Simulates data sets under a first-difference correlated random walk (DCRW) state-space model for Study 1 in the paper. This study evaluates performance under different types of outlier configurations. All arguments have default values matching the simulation setup used in the paper.

Usage

simulate_data_study1(
  sample_sizes = c(100, 200, 500, 1000),
  samples = 100,
  n_oos = 20,
  contamination = 0.1,
  distance = 5,
  sd_cluster = 2,
  mean_cluster = c(20, 20),
  multi_level_distances = c(distance - 2, distance, distance + 2),
  phi_coef = 0.8,
  sigma2_w_lon = 0.1,
  sigma2_w_lat = 0.1,
  sigma2_v_lon = 0.4,
  sigma2_v_lat = 0.4,
  initial_state = c(0, 0, 0, 0),
  seed = NA
)

Arguments

sample_sizes

Vector of sample sizes \(n\) for each simulated dataset. Default is c(100, 200, 500, 1000).

samples

Number of simulated data sets per \(n\) and per outlier configuration. Default is 100.

n_oos

Number of out-of-sample (future) timesteps. Default is 20.

contamination

Proportion of contaminated (outlying) observations. Default is 0.1.

distance

Distance used for fixed-distance outliers. Default is 5.

sd_cluster

Standard deviation of cluster for cluster-based outliers. Default is 2.

mean_cluster

Mean vector of cluster for cluster-based outliers. Default is c(20, 20).

multi_level_distances

Vector of distances for multi-level outliers. Must be of length 3. Default is c(3, 5, 7).

phi_coef

Autocorrelation parameter in the DCRW transition matrix. Ranges between 0 and 1. Default is 0.8.

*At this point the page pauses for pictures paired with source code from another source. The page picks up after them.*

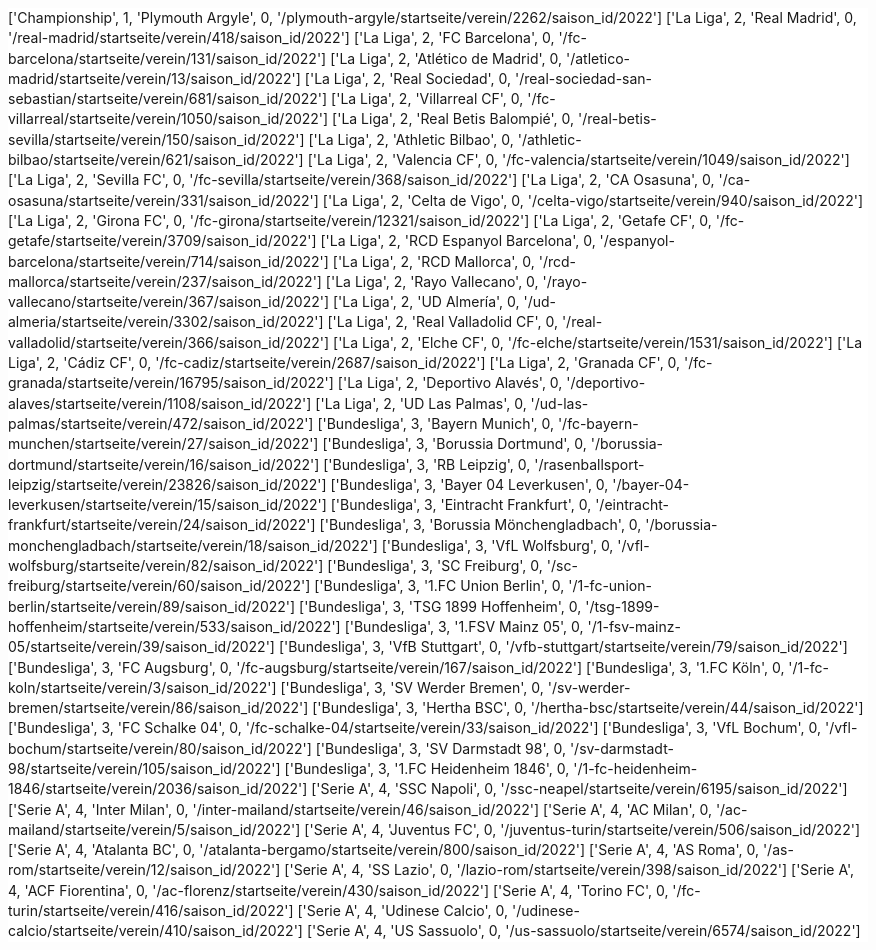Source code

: ['Championship', 1, 'Plymouth Argyle', 0, '/plymouth-argyle/startseite/verein/2262/saison_id/2022']
['La Liga', 2, 'Real Madrid', 0, '/real-madrid/startseite/verein/418/saison_id/2022']
['La Liga', 2, 'FC Barcelona', 0, '/fc-barcelona/startseite/verein/131/saison_id/2022']
['La Liga', 2, 'Atlético de Madrid', 0, '/atletico-madrid/startseite/verein/13/saison_id/2022']
['La Liga', 2, 'Real Sociedad', 0, '/real-sociedad-san-sebastian/startseite/verein/681/saison_id/2022']
['La Liga', 2, 'Villarreal CF', 0, '/fc-villarreal/startseite/verein/1050/saison_id/2022']
['La Liga', 2, 'Real Betis Balompié', 0, '/real-betis-sevilla/startseite/verein/150/saison_id/2022']
['La Liga', 2, 'Athletic Bilbao', 0, '/athletic-bilbao/startseite/verein/621/saison_id/2022']
['La Liga', 2, 'Valencia CF', 0, '/fc-valencia/startseite/verein/1049/saison_id/2022']
['La Liga', 2, 'Sevilla FC', 0, '/fc-sevilla/startseite/verein/368/saison_id/2022']
['La Liga', 2, 'CA Osasuna', 0, '/ca-osasuna/startseite/verein/331/saison_id/2022']
['La Liga', 2, 'Celta de Vigo', 0, '/celta-vigo/startseite/verein/940/saison_id/2022']
['La Liga', 2, 'Girona FC', 0, '/fc-girona/startseite/verein/12321/saison_id/2022']
['La Liga', 2, 'Getafe CF', 0, '/fc-getafe/startseite/verein/3709/saison_id/2022']
['La Liga', 2, 'RCD Espanyol Barcelona', 0, '/espanyol-barcelona/startseite/verein/714/saison_id/2022']
['La Liga', 2, 'RCD Mallorca', 0, '/rcd-mallorca/startseite/verein/237/saison_id/2022']
['La Liga', 2, 'Rayo Vallecano', 0, '/rayo-vallecano/startseite/verein/367/saison_id/2022']
['La Liga', 2, 'UD Almería', 0, '/ud-almeria/startseite/verein/3302/saison_id/2022']
['La Liga', 2, 'Real Valladolid CF', 0, '/real-valladolid/startseite/verein/366/saison_id/2022']
['La Liga', 2, 'Elche CF', 0, '/fc-elche/startseite/verein/1531/saison_id/2022']
['La Liga', 2, 'Cádiz CF', 0, '/fc-cadiz/startseite/verein/2687/saison_id/2022']
['La Liga', 2, 'Granada CF', 0, '/fc-granada/startseite/verein/16795/saison_id/2022']
['La Liga', 2, 'Deportivo Alavés', 0, '/deportivo-alaves/startseite/verein/1108/saison_id/2022']
['La Liga', 2, 'UD Las Palmas', 0, '/ud-las-palmas/startseite/verein/472/saison_id/2022']
['Bundesliga', 3, 'Bayern Munich', 0, '/fc-bayern-munchen/startseite/verein/27/saison_id/2022']
['Bundesliga', 3, 'Borussia Dortmund', 0, '/borussia-dortmund/startseite/verein/16/saison_id/2022']
['Bundesliga', 3, 'RB Leipzig', 0, '/rasenballsport-leipzig/startseite/verein/23826/saison_id/2022']
['Bundesliga', 3, 'Bayer 04 Leverkusen', 0, '/bayer-04-leverkusen/startseite/verein/15/saison_id/2022']
['Bundesliga', 3, 'Eintracht Frankfurt', 0, '/eintracht-frankfurt/startseite/verein/24/saison_id/2022']
['Bundesliga', 3, 'Borussia Mönchengladbach', 0, '/borussia-monchengladbach/startseite/verein/18/saison_id/2022']
['Bundesliga', 3, 'VfL Wolfsburg', 0, '/vfl-wolfsburg/startseite/verein/82/saison_id/2022']
['Bundesliga', 3, 'SC Freiburg', 0, '/sc-freiburg/startseite/verein/60/saison_id/2022']
['Bundesliga', 3, '1.FC Union Berlin', 0, '/1-fc-union-berlin/startseite/verein/89/saison_id/2022']
['Bundesliga', 3, 'TSG 1899 Hoffenheim', 0, '/tsg-1899-hoffenheim/startseite/verein/533/saison_id/2022']
['Bundesliga', 3, '1.FSV Mainz 05', 0, '/1-fsv-mainz-05/startseite/verein/39/saison_id/2022']
['Bundesliga', 3, 'VfB Stuttgart', 0, '/vfb-stuttgart/startseite/verein/79/saison_id/2022']
['Bundesliga', 3, 'FC Augsburg', 0, '/fc-augsburg/startseite/verein/167/saison_id/2022']
['Bundesliga', 3, '1.FC Köln', 0, '/1-fc-koln/startseite/verein/3/saison_id/2022']
['Bundesliga', 3, 'SV Werder Bremen', 0, '/sv-werder-bremen/startseite/verein/86/saison_id/2022']
['Bundesliga', 3, 'Hertha BSC', 0, '/hertha-bsc/startseite/verein/44/saison_id/2022']
['Bundesliga', 3, 'FC Schalke 04', 0, '/fc-schalke-04/startseite/verein/33/saison_id/2022']
['Bundesliga', 3, 'VfL Bochum', 0, '/vfl-bochum/startseite/verein/80/saison_id/2022']
['Bundesliga', 3, 'SV Darmstadt 98', 0, '/sv-darmstadt-98/startseite/verein/105/saison_id/2022']
['Bundesliga', 3, '1.FC Heidenheim 1846', 0, '/1-fc-heidenheim-1846/startseite/verein/2036/saison_id/2022']
['Serie A', 4, 'SSC Napoli', 0, '/ssc-neapel/startseite/verein/6195/saison_id/2022']
['Serie A', 4, 'Inter Milan', 0, '/inter-mailand/startseite/verein/46/saison_id/2022']
['Serie A', 4, 'AC Milan', 0, '/ac-mailand/startseite/verein/5/saison_id/2022']
['Serie A', 4, 'Juventus FC', 0, '/juventus-turin/startseite/verein/506/saison_id/2022']
['Serie A', 4, 'Atalanta BC', 0, '/atalanta-bergamo/startseite/verein/800/saison_id/2022']
['Serie A', 4, 'AS Roma', 0, '/as-rom/startseite/verein/12/saison_id/2022']
['Serie A', 4, 'SS Lazio', 0, '/lazio-rom/startseite/verein/398/saison_id/2022']
['Serie A', 4, 'ACF Fiorentina', 0, '/ac-florenz/startseite/verein/430/saison_id/2022']
['Serie A', 4, 'Torino FC', 0, '/fc-turin/startseite/verein/416/saison_id/2022']
['Serie A', 4, 'Udinese Calcio', 0, '/udinese-calcio/startseite/verein/410/saison_id/2022']
['Serie A', 4, 'US Sassuolo', 0, '/us-sassuolo/startseite/verein/6574/saison_id/2022']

sigma2_w_lon, sigma2_w_lat

State noise variances (longitude and latitude). Default is 0.1 each.

sigma2_v_lon, sigma2_v_lat

Observation noise variances (longitude and latitude). Default is 0.4 each.

initial_state

Initial state vector of length 4. Default is c(0, 0, 0, 0).

seed

Optional random seed for reproducibility. Default is NA. Use seed = 1302 to reproduce the same data as in the paper.

Value

A tibble containing the simulated data sets. Each row corresponds to a simulated data set and includes fields for sample size, outlier configuration (setting), outliers, clean data, noisy observations, and out-of-sample values.

Examples

data_study1 = simulate_data_study1(samples = 5, seed = 123)